Reviews

Review: America Is Hard to See (Underbelly Cowgate, Edinburgh)

After running in the US, the verbatim piece makes its UK premiere at the Edinburgh Fringe

America Is Hard To See
America Is Hard To See
© Travis Russ

It's the wave-particle duality – when unobserved, rays of light can act as a wave yet while under scrutiny they present themselves as a series of particles. Verbatim theatre has a similar problem – the moment someone knows they're being interviewed for a play, their behaviour starts to alter. Truth can fall away.

America is Hard to See, created by Travis Russ and Priscilla Holbrook, thrives on this disparity. The piece, laden with catchy tunes sung beautifully by the cast, is based upon interviews at or within a few miles' radius of Miracle Village, a Florida compound where scores of sex offenders, unable to live within certain distances of certain public spaces due to the conditions of their parole, eat, worship and, notably, sing together.

Taking the words of criminals, criminals with a confirmed history of lying, and adding them to Holbrook's 18 catchy, heart-soaring numbers is an utterly disconcerting experience. Emotions drag you one way while your awareness of the crimes committed drags you another: "Some of the children I molested were 4, maybe 5", one of the interviewees states, "some were a lot younger."

While it addresses recurrent themes of redemption, love and unreliable narratives, the play also self interrogates, questioning its form and why it is even on stage. What does it mean to take voices, unreliable voices, and place them in front of punters? Does performance provide validity? Should we believe something just because it is being told to us, as an acquiescent audience?

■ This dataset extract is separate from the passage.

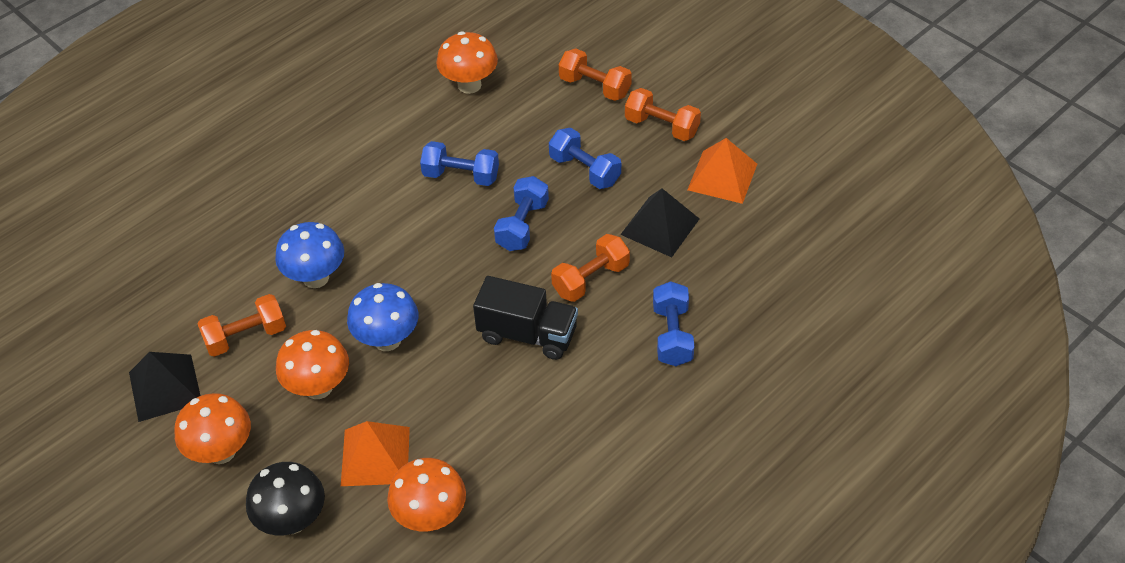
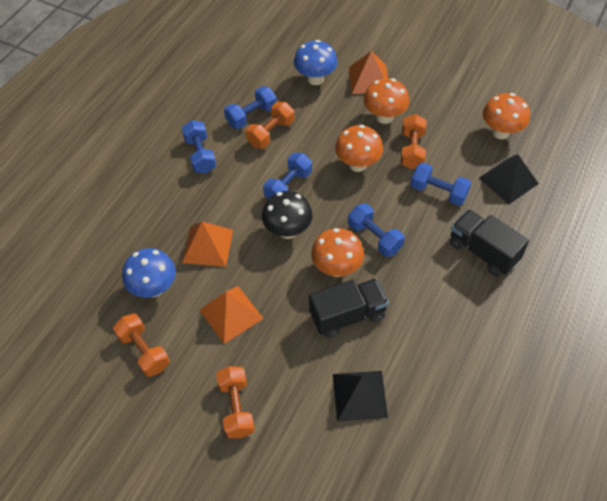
black truck: 1 -> 2
blue dumbbell: 4 -> 5
orange pyramid: 2 -> 3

But on top of this, there's a whole other series of debates about what it means to be a practising Christian, a religion based on forgiveness, and encounter someone who had committed unforgivable acts.

The thematic tension slips away a bit as the show continues, and the story of Miracle Village and the forgiveness of the people of Pahokee starts to hold the spotlight. You see a pastor, Patti, who welcomes the singing Miracle Village inhabitants into her church. She even allows one of the felons to begin dating her daughter Lexi – you almost have to stop yourself getting caught up in the swooping ballads sung between young lovers, discovering each other's passions and pastimes. It's unnerving, disconcerting stuff.

The pastor Patti and her daughter were present at the performance we were in. When introduced at the end of the show they stood up and hugged one another, crying and unmoving until the audience had left the auditorium.